An outstanding amount of $75,000 was published in the so called "legacy debt" document representing money owed for legal services when the GLO sponsorship deal fell through .Sory @Law Mr Thaddeus Sory and Arbitatrator Beyou Beyou and company are owed $40,000 and $70,000(35,000 settled) respectively.

Why would the GFA receive $1,000,000 from the GLO expend as much as they can on other what they deemed necessary but fail to pay lawyers who worked for the FA to receive those funds?

Did the GFA act in good faith following their failure to pay for a service they had received payment for?

Did the GFA act in good faith when they added the legitimate $75,000 to budget line items on the so called "legacy debt" document as outstanding debt.
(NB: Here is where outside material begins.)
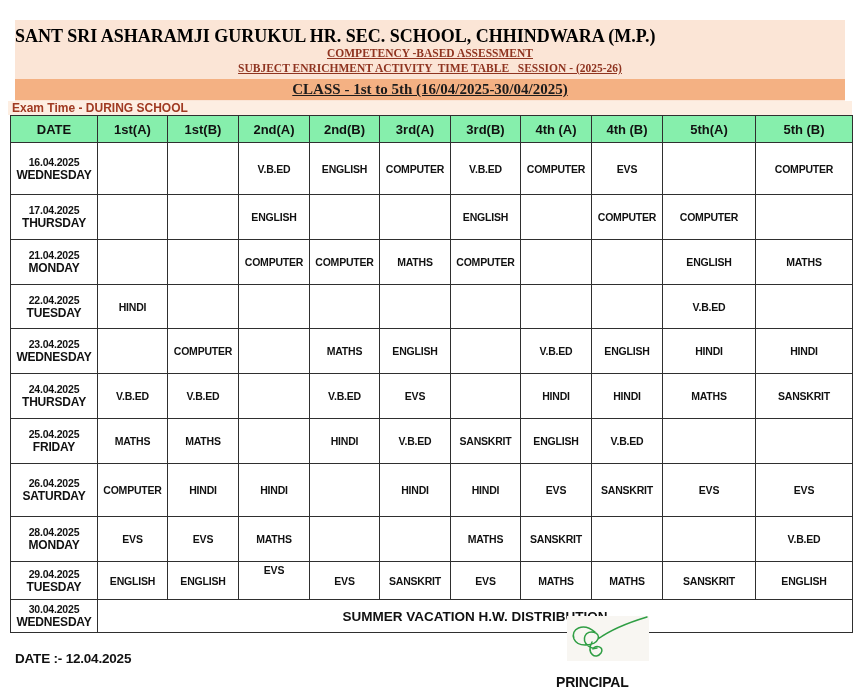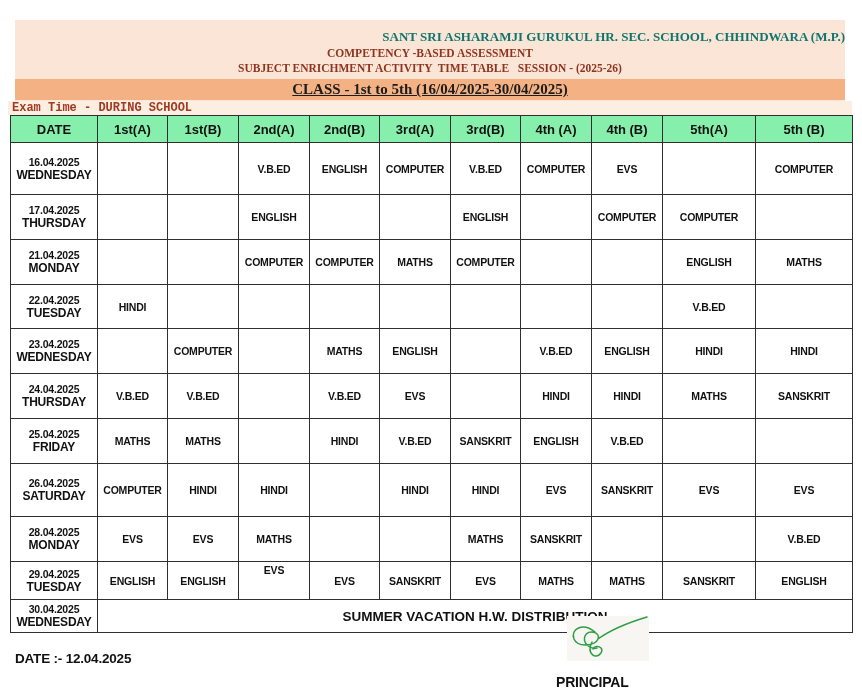"SANT SRI ASHARAMJI GURUKUL HR." .title-line { color: #0f766e -> #000000; font-size: 13px -> 18px; text-align: right -> left }
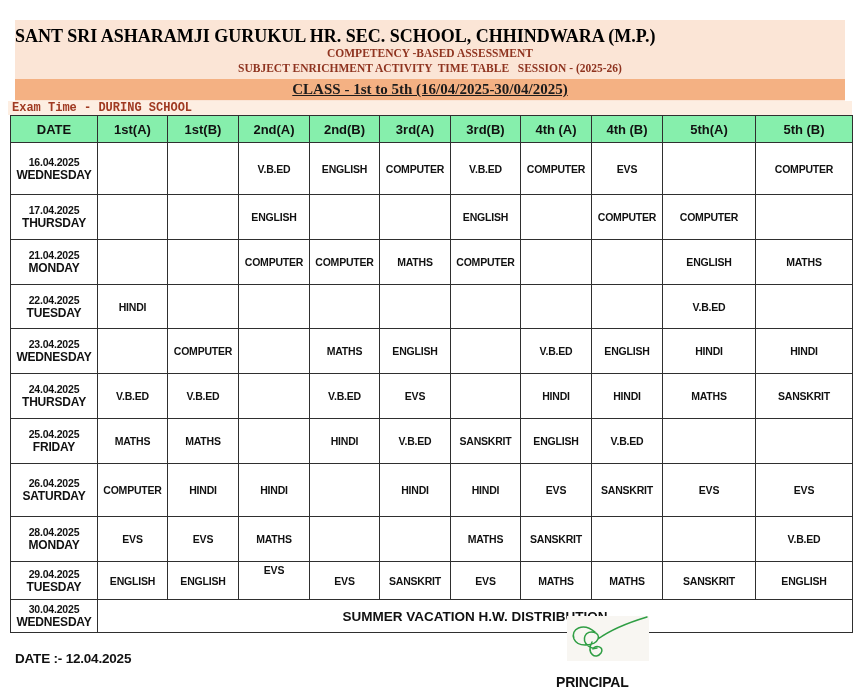"COMPETENCY -BASED ASSESSMENT" .sub-line { text-decoration: none -> underline }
How did that outstanding amount end up as debt when money was actually received?

I ask, was another lawyer hired without disengaging the services of both law firms mentioned above receive money because of a 10% agreement signed with normalization committee for the collection of the money owed by GLO?

Was there a meeting to approve the appointment of the said lawyer if there was, are there minutes of the meeting to that effect?

Would the partner of Kizito Beyou, Naa Odofoley Nortey of Beyou Beyou and Company who were the arbitrators have agreed to such an arrangement?

If the Kurt Okraku led FA paid any other lawyer other than the two mentioned above did they do due diligence prior to advancing payment?

These are harmlessly question the GFA seek to answer without feeling they are being unfairly criticized.